Di sebelah utara alun-alun ada sekolah menengah pertama. SMP Negeri 1 Banyumas. Tentu saja dulu aku bersekolah di sana. Di sebelahnya ada kantor kecamatan. Pendopo Si Panji yang sekarang sudah berganti nama menjadi Bale Adipati Mrapat itu sering menjadi pusat kegiatan kecamatan. Kegiatan budaya, pendidikan, atau kesenian sering dilakukan di sana. Selain itu ada Museum Wayang dan Sumur Sendang Mas yang menjadi salah satu objek wisata edukasi dan budaya.
Alun-alun ini jelas menjadi lokasi yang strategis. Dekat dengan puskesmas, rumah sakit, sekolah dari paud sampai SMA dan SMK, toko, tempat ibadah, dan juga pasar. Pasar Banyumas berada tak jauh dari alun-alun. Pagi hari seperti ini ibu-ibu dan pelajar mendominasi angkutan umum. Di dekat pasar bus akan merayap lebih pelan. Rutinitas pagi hari yang selalu ramai.
"Yang Sokaraja, Purwokerto ... ya ya ya ... Bu. Ayo, Bu ... "
Nada bicara khas yang diteriakkan setiap ada calon penumpang. Para kondektur sudah paham dengan gaya calon penumpangnya. Kondektur itu juga sering menyingkat ucapannya.
"Purwokerto ... Yang Kerto ... Kerto ... Kerto ...."
Nanti ketika berputar arah maka akan berubah menjadi,
"Yang Cilacap ... Lacap ... Lacap ... "
Atau,
"Yang Kebumen ... Bumen ... Bumen ... "
Suara penuh semangat demi menjemput rejeki memang terdengar penuh yakin dan harap. Aku terus berjalan. Melewati kantor desa, sekolah teknik mesin, pengadilan negeri, kantor pos, lalu sampai di depan kantor PLN. Aku menoleh sejenak.
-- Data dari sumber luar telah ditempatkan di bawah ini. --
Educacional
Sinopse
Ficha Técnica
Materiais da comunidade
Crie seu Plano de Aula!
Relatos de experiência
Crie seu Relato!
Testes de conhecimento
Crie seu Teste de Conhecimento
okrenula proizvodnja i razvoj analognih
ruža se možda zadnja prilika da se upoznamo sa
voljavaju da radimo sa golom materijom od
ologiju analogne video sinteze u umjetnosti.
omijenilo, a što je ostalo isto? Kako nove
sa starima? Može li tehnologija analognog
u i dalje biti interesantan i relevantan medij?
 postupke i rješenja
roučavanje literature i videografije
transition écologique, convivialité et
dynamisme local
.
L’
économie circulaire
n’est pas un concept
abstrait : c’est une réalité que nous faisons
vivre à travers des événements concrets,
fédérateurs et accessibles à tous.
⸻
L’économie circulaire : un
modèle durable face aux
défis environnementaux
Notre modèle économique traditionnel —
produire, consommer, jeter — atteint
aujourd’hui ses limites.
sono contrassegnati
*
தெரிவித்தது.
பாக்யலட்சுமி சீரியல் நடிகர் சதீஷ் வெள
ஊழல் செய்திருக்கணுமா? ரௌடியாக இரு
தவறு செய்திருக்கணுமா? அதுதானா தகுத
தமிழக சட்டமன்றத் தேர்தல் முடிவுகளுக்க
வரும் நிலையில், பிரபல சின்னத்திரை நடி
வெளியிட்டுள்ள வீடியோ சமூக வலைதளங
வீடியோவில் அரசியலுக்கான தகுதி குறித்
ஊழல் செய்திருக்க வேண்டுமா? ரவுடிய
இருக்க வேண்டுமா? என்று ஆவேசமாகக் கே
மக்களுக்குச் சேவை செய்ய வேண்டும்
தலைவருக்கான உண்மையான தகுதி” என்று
Kaca hitam yang menutup bagian depan jelas tak bisa membuatku melihat aktivitas para pegawai di dalamnya. Padahal aku sangat penasaran apa saja aktivitas di dalam sana. Sebuah suara peluit membuatku kembali menatap ke seberang. Sekolahku berada tepat di seberang kantor PLN dan bersebelahan dengan Pengadilan Negeri Banyumas.
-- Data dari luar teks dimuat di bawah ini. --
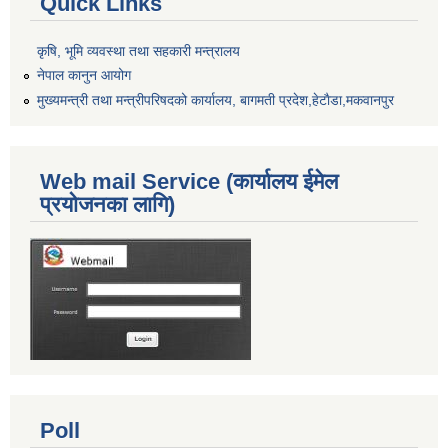
Quick Links
कृषि, भूमि व्यवस्था तथा सहकारी मन्त्रालय
नेपाल कानुन आयोग
मुख्यमन्त्री तथा मन्त्रीपरिषदको कार्यालय, बागमती प्रदेश,हेटाैडा,मकवानपुर
Web mail Service (कार्यालय ईमेल
प्रयोजनका लागि)
Poll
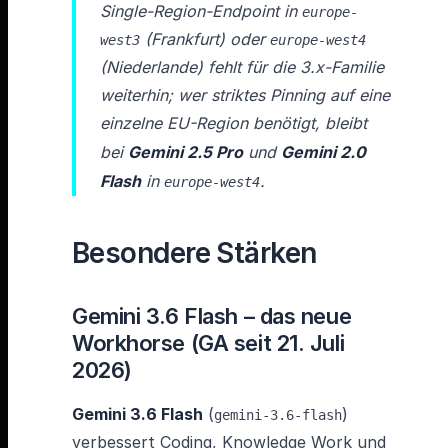
Single-Region-Endpoint in
europe-
(Frankfurt) oder
west3
europe-west4
(Niederlande) fehlt für die 3.x-Familie
weiterhin; wer striktes Pinning auf eine
einzelne EU-Region benötigt, bleibt
bei
Gemini 2.5 Pro
und
Gemini 2.0
Flash
in
.
europe-west4
Besondere Stärken
Gemini 3.6 Flash – das neue
Workhorse (GA seit 21. Juli
2026)
Gemini 3.6 Flash
(
)
gemini-3.6-flash
verbessert Coding, Knowledge Work und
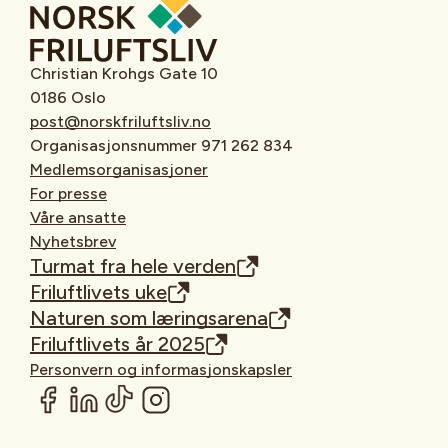
Christian Krohgs Gate 10
0186 Oslo
post@norskfriluftsliv.no
Organisasjonsnummer 971 262 834
Medlemsorganisasjoner
For presse
Våre ansatte
Nyhetsbrev
Turmat fra hele verden
Friluftlivets uke
Naturen som læringsarena
Friluftlivets år 2025
Personvern og informasjonskapsler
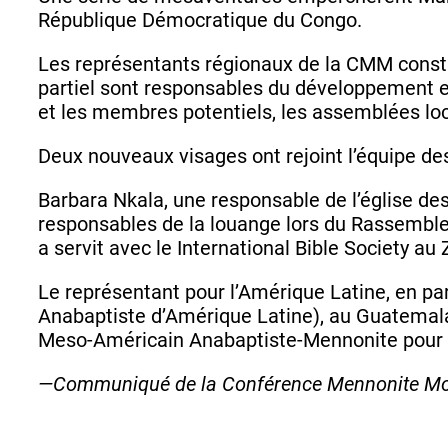
République Démocratique du Congo.
Les représentants régionaux de la CMM constru
partiel sont responsables du développement e
et les membres potentiels, les assemblées loc
Deux nouveaux visages ont rejoint l’équipe de
Barbara Nkala, une responsable de l’église des
responsables de la louange lors du Rassemblem
a servit avec le International Bible Society a
Le représentant pour l’Amérique Latine, en pa
Anabaptiste d’Amérique Latine), au Guatemala. 
Meso-Américain Anabaptiste-Mennonite pour la 
—Communiqué de la Conférence Mennonite Mo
Pak satpam sibuk mengatur lalu lintas untuk menyeberangkan para siswa SMA Negeri 1 Banyumas. Aku ikut di belakang rombongan siswa yang baru turun dari bus jurusan Kebumen-Purwokerto. Hanya beberapa siswa yang dari kelas dua belas. Selebihnya adik kelasku. Semuanya tentu sudah ramai dnegan pikiran masing-masing entah ulangan harian atau PR yang belum sempat dikerjakan. Hal yang sangat wajar dijumpai di sekolah.
"Janari."
Sebuah suara memanggilku tepat setelah aku menyeberang dan mulai berjalan menuju ruang kelas. Aku tak mengenali suara itu dan mencoba mencari sumbernya. Seseorang berjalan mendekat dari gang kecil di dekat sekolah. Pasti dari kosnya, pikirku. Tapi untuk apa dia memanggilku?
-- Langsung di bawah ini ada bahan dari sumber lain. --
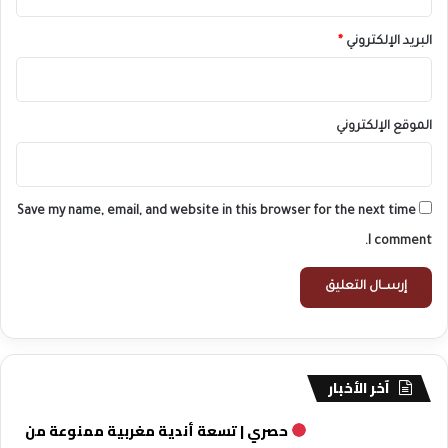
البريد الإلكتروني
*
الموقع الإلكتروني
Save my name, email, and website in this browser for the next time
I comment.
آخر الأخبار
حصري | تسعة أندية مغربية ممنوعة من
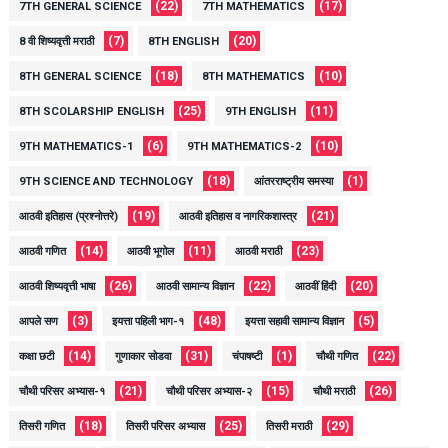
(22)
(17)
7TH GENERAL SCIENCE
7TH MATHEMATICS
(7)
(20)
8 वी शिष्यवृत्ती मराठी
8TH ENGLISH
(18)
(10)
8TH GENERAL SCIENCE
8TH MATHEMATICS
(25)
(11)
8TH SCOLARSHIP ENGLISH
9TH ENGLISH
(6)
(10)
9TH MATHEMATICS-1
9TH MATHEMATICS-2
(18)
(1)
9TH SCIENCE AND TECHNOLOGY
आंतरराष्ट्रीय समस्या
(19)
(21)
आठवी इतिहास (प्रश्नोत्तरे)
आठवी इतिहास व नागरिकशास्त्र
(14)
(11)
(23)
आठवी गणित
आठवी भूगोल
आठवी मराठी
(26)
(22)
(20)
आठवी शिष्यवृत्ती भाषा
आठवी सामान्य विज्ञान
आठवीं हिंदी
(3)
(48)
(5)
आपले सण
इयत्ता पहिली भाग-१
इयत्ता सहावी सामान्य विज्ञान
(14)
(31)
(1)
(22)
कक्षा छटी
गुणाकार सोडवा
चंपाषष्टी
चौथी गणित
(21)
(15)
(26)
चौथी परिसर अभ्यास-१
चौथी परिसर अभ्यास-२
चौथी मराठी
(18)
(25)
(29)
तिसरी गणित
तिसरी परिसर अभ्यास
तिसरी मराठी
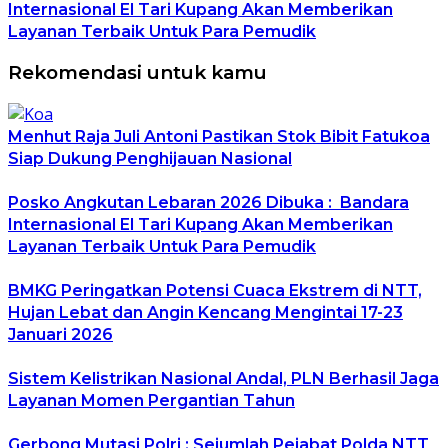
Internasional El Tari Kupang Akan Memberikan
Layanan Terbaik Untuk Para Pemudik
Rekomendasi untuk kamu
Menhut Raja Juli Antoni Pastikan Stok Bibit Fatukoa
Siap Dukung Penghijauan Nasional
Posko Angkutan Lebaran 2026 Dibuka : Bandara
Internasional El Tari Kupang Akan Memberikan
Layanan Terbaik Untuk Para Pemudik
BMKG Peringatkan Potensi Cuaca Ekstrem di NTT,
Hujan Lebat dan Angin Kencang Mengintai 17-23
Januari 2026
Sistem Kelistrikan Nasional Andal, PLN Berhasil Jaga
Layanan Momen Pergantian Tahun
Gerbong Mutasi Polri : Sejumlah Pejabat Polda NTT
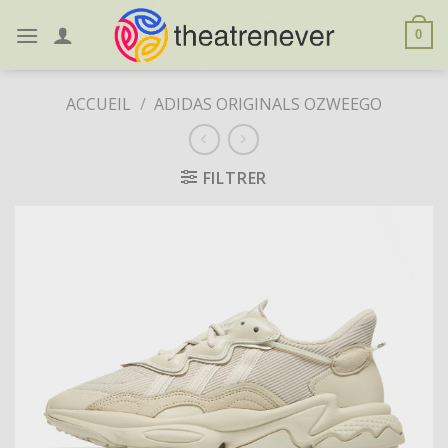
Skip
to
0
content
ACCUEIL
/
ADIDAS ORIGINALS OZWEEGO
FILTRER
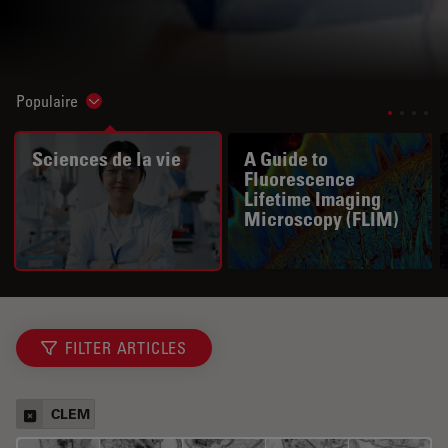
Populaire
Show subnavigation
Sciences de la vie
A Guide to
Fluorescence
Lifetime Imaging
Microscopy (FLIM)
FILTER ARTICLES
CLEM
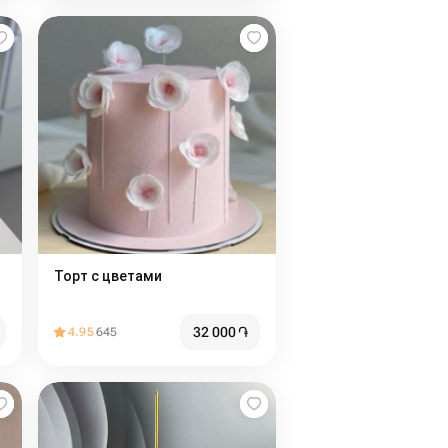
Торт с цветами
32 000
֏
4.95
645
Ternyata yang memanggilku adalah Nandana. Dia adalah teman dekat Hassya. Aku juga mengenalnya dengan cukup baik karena dia tentu saja sering bersama Hassya. Beberapa kali kami juga bermain bersama di rumah Hassya. Nandana tersenyum dan segera berjalan di sebelahku.
"Iya. Kenapa?" tanyaku.
Aku sudah ingin sampai di kelas. Buku-buku yang kubawa hari ini lumayan banyak. Tanganku terasa pegal karena sudah menentengnya sejak dari alun-alun. Percakapan dengan Nandana tentu membuat langkahku menjadi lebih lambat.
"Bukumu. Terima kasih ya."
Nanda menyerahkan sebuah buku tulis biologi yang dari tadi ternyata sudah dipegangnya. Aku hafal betul sampul buku itu karena itu milikku. Kuterima buku itu dengan tatapan heran.